(Task material begins)

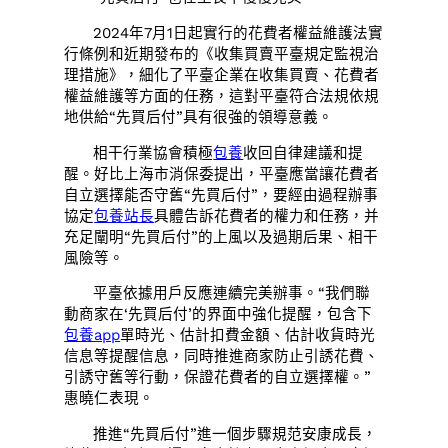
2024年7月1日起實行的花費者權益維護法實
行條例和近期發布的《收集買賣平臺規定監視治
理措施》，細化了平臺企業在收集買賣、花費者
權益維護等方面的任務，這對平臺符合法規依規
地供給“先買后付”具有很強的領導意義。
相干行業協會積極
包養
收回自律建議和提
醒。好比上海市消保委提出，平臺應當讓花費者
自立選擇能否守舊“先買后付”，要經由過程辦事
協定
包養站長
具體告訴花費者的權力和任務，并
充足闡明“先買后付”的上風以及過期后果、相干
風險等。
平臺依據用戶反應連續完美辦事。“我們聯
動商家在‘先買后付’的界面中強化提醒，包含下
包養app
單時光、估計扣費金額、估計收貨時光
信息等提醒信息，同時推進商家防止引誘花費、
引誘守舊等行動，保證花費者的自立選擇權。”
惠曉仁表現。
推進“先買后付”進一個步驟規范安康成長，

(Task material ends)

**Problem details**
Every entry should be written out word for word, except for its pictures.

**Your solution**
2024年7月1日起實行的花費者權益維護法實
行條例和近期發布的《收集買賣平臺規定監視治
理措施》，細化了平臺企業在收集買賣、花費者
權益維護等方面的任務，這對平臺符合法規依規
地供給“先買后付”具有很強的領導意義。
相干行業協會積極
包養
收回自律建議和提
醒。好比上海市消保委提出，平臺應當讓花費者
自立選擇能否守舊“先買后付”，要經由過程辦事
協定
包養站長
具體告訴花費者的權力和任務，并
充足闡明“先買后付”的上風以及過期后果、相干
風險等。
平臺依據用戶反應連續完美辦事。“我們聯
動商家在‘先買后付’的界面中強化提醒，包含下
包養app
單時光、估計扣費金額、估計收貨時光
信息等提醒信息，同時推進商家防止引誘花費、
引誘守舊等行動，保證花費者的自立選擇權。”
惠曉仁表現。
推進“先買后付”進一個步驟規范安康成長，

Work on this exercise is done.